Given how Warner Bros. caved to the demands of Zack Snyder’s highly vocal online acolytes and actually released the Snyder Cut, a move that reportedly cost the studio an additional $70 million, a similar uproar could occur if Dune doesn’t get its deux (sorry). And it’s not like Dune aficionados wouldn’t have legitimate reasons to be upset: Not only did Dune have the strongest opening weekend of the year for Warner Bros., but it happened despite the film being made available a day early on HBO Max, offering even more incentive for prospective moviegoers to enjoy the spectacle from home. (The studio did the same thing for James Gunn’s The Suicide Squad, which limped into a pitiable opening weekend cume of $25.2 million.)
But for all the concerns that Dune will never get the chance to deliver its payoffs—not to mention all the meticulous world-building that Villeneuve establishes—it’s worth noting that Warner Bros. has been publicly supportive of the franchise. In an interview with Deadline this month, Warner Bros. CEO Ann Sarnoff stopped just short of making the follow-up official. “Will we have a sequel to Dune?” she said. “If you watch the movie you see how it ends. I think you pretty much know the answer to that.” With that near promise, Sarnoff has essentially backed the studio into a corner—one that’s compounded by the fact that the Snyder Cut debacle set a new precedent for giving the fans what they want.
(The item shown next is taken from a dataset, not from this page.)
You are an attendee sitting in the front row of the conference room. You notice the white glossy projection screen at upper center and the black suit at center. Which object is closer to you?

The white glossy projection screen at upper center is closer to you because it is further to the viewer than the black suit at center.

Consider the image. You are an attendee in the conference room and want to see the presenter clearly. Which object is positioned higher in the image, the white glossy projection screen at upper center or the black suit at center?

Dune doesn’t have to be another dust-up between a studio, fan base, and filmmaker trying to complete their vision. Even taking the box office out of the equation, it’s hard to deny that Dune lived up to the hype. Villeneuve managed to wrangle Herbert’s sprawling text into a packed yet accessible sci-fi tale full of indelible imagery, gripping performances, and a Hans Zimmer score that will make your teeth rattle. As Chani said at the end of the film: This is just the beginning. Let’s hold Warner Bros. to that promise, and hope the book isn’t closed on Dune’s big-screen prospects when half the chapters have yet to be explored.